Otters have access to various helpful food programs

Story by Andrea Valadez

With the limited on-campus dining options at California State University Monterey Bay (CSUMB), some students have turned to the state government for aid.

The Electronic Benefits Transfer (EBT) is run through the state of California and the California Department of Social Services (CDSS) and provides people in need with a debit card through which they can receive their “food and cash benefits,” says the CDSS website.

“Since I don’t make a lot of money, I rely on my EBT money for real groceries, so I don’t always have to eat the food from the Dining Commons or the school’s student union,” said Bethany Reyes, a second-year who benefits from EBT.

To qualify for EBT a few requirements must be met. The Food and Nutrition Service describes these requirements as “including resource and income limits.” 

“The online application process itself is pretty straightforward, but once you get to the case worker part with the interviews, it gets confusing and frustrating… I would definitely recommend it [to college students] even though it’s a little confusing at parts,” said third-year Ky McMullen.

McMullen advises that it’s best to have all paperwork ready before the phone interview to reduce complications that prolong the process. The interviewer will ask for documents such as pay stubs, proof of enrollment, and proper identification.

Though EBT is a good resource for low-income students, having a meal plan with CSUMB could limit the CalFresh benefits a student can qualify for. In this case, students could utilize on-campus resources to access fresh and nutritious foods.

The Basic Needs Hub is open every week from 9 a.m. to 4 p.m. and offers “nonperishable grocery items, healthy produce, and grab-and-go snacks and prepared food.” The Hub operates on a point system, where students have 5 points per day to grab whatever items they may need at no cost. 

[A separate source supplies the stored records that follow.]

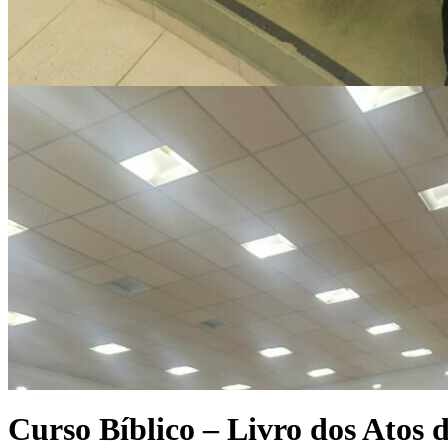
Curso Bíblico – Livro dos Atos d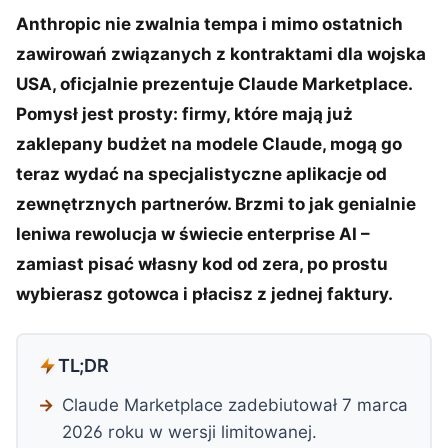
Anthropic nie zwalnia tempa i mimo ostatnich
zawirowań związanych z kontraktami dla wojska
USA, oficjalnie prezentuje Claude Marketplace.
Pomysł jest prosty: firmy, które mają już
zaklepany budżet na modele Claude, mogą go
teraz wydać na specjalistyczne aplikacje od
zewnętrznych partnerów. Brzmi to jak genialnie
leniwa rewolucja w świecie enterprise AI –
zamiast pisać własny kod od zera, po prostu
wybierasz gotowca i płacisz z jednej faktury.
TL;DR
Claude Marketplace zadebiutował 7 marca
2026 roku w wersji limitowanej.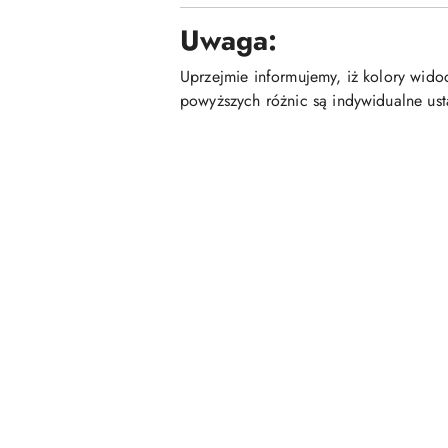
Uwaga:
Uprzejmie informujemy, iż kolory wid
powyższych różnic są indywidualne us
Pomiń karuzelę produktów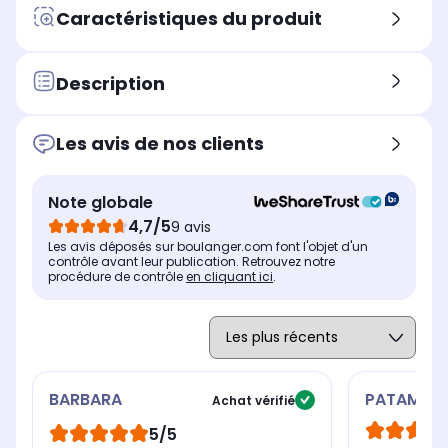
Dosage automatique de lessive
Dos
Dosage automatique de lessive
Caractéristiques du produit
Non
No
Non
Vapeur
Vap
Vapeur
Oui
Ou
Oui
Description
Connecté
Con
Connecté
Non
Ou
Non
Les avis de nos clients
Option départ différé ou fin
Opt
Option départ différé ou fin
différée
diff
différée
Fin différée 24 heures
Fin
Départ différé
Note globale
Dosage automatique de lessive
Dos
Dosage automatique de lessive
4,7/5
9 avis
Non
No
Non
Les avis déposés sur boulanger.com font l'objet d'un
contrôle avant leur publication. Retrouvez notre
procédure de contrôle
en cliquant ici
.
BARBARA
PATAMOK
Achat vérifié
5/5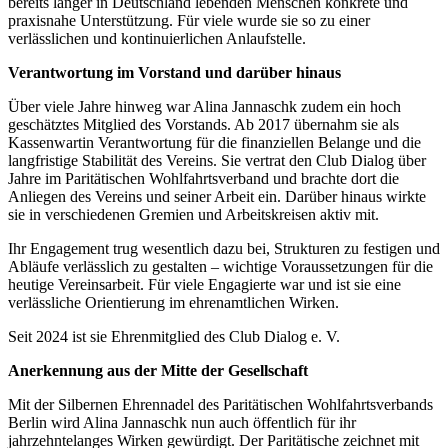
bereits länger in Deutschland lebenden Menschen konkrete und
praxisnahe Unterstützung. Für viele wurde sie so zu einer
verlässlichen und kontinuierlichen Anlaufstelle.
Verantwortung im Vorstand und darüber hinaus
Über viele Jahre hinweg war Alina Jannaschk zudem ein hoch
geschätztes Mitglied des Vorstands. Ab 2017 übernahm sie als
Kassenwartin Verantwortung für die finanziellen Belange und die
langfristige Stabilität des Vereins. Sie vertrat den Club Dialog über
Jahre im Paritätischen Wohlfahrtsverband und brachte dort die
Anliegen des Vereins und seiner Arbeit ein. Darüber hinaus wirkte
sie in verschiedenen Gremien und Arbeitskreisen aktiv mit.
Ihr Engagement trug wesentlich dazu bei, Strukturen zu festigen und
Abläufe verlässlich zu gestalten – wichtige Voraussetzungen für die
heutige Vereinsarbeit. Für viele Engagierte war und ist sie eine
verlässliche Orientierung im ehrenamtlichen Wirken.
Seit 2024 ist sie Ehrenmitglied des Club Dialog e. V.
Anerkennung aus der Mitte der Gesellschaft
Mit der Silbernen Ehrennadel des Paritätischen Wohlfahrtsverbands
Berlin wird Alina Jannaschk nun auch öffentlich für ihr
jahrzehntelanges Wirken gewürdigt. Der Paritätische zeichnet mit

Granola bars, coffee pods, spices and other small items are worth 1 point, while more critical items such as frozen or pre-packaged meals can be up to 3 points, according to  Basic Needs Care Manager Joanna Snawder-Manzo.

“Another one of my favorite programs is Fresh Access. We created this program a few years ago in partnership with the local farmer’s markets, so students can get vouchers for up to $20 per month to use at farmer’s markets in the area,” she explained.

If you’re interested in Fresh Access, “all students need to do is submit a one-time Basic Needs referral form, and we put them on a list. Then they can come in and pick up their vouchers every month, and they never expire.”

Even though these programs can be extremely helpful for students struggling with food insecurity, they are not always taken advantage of due to a stigma surrounding them. 

Snawder-Manzo wants to let students know that they’re not alone in this situation. “Many students struggle, but that doesn’t mean it’s OK. It’s because of the cost of education and our state being one of the most expensive states to live in. The system is broken, not the students.”

“We’re here to help. Our focus is to alleviate some of those insecurities, so students can focus on being students,” assured Snawder-Manzo.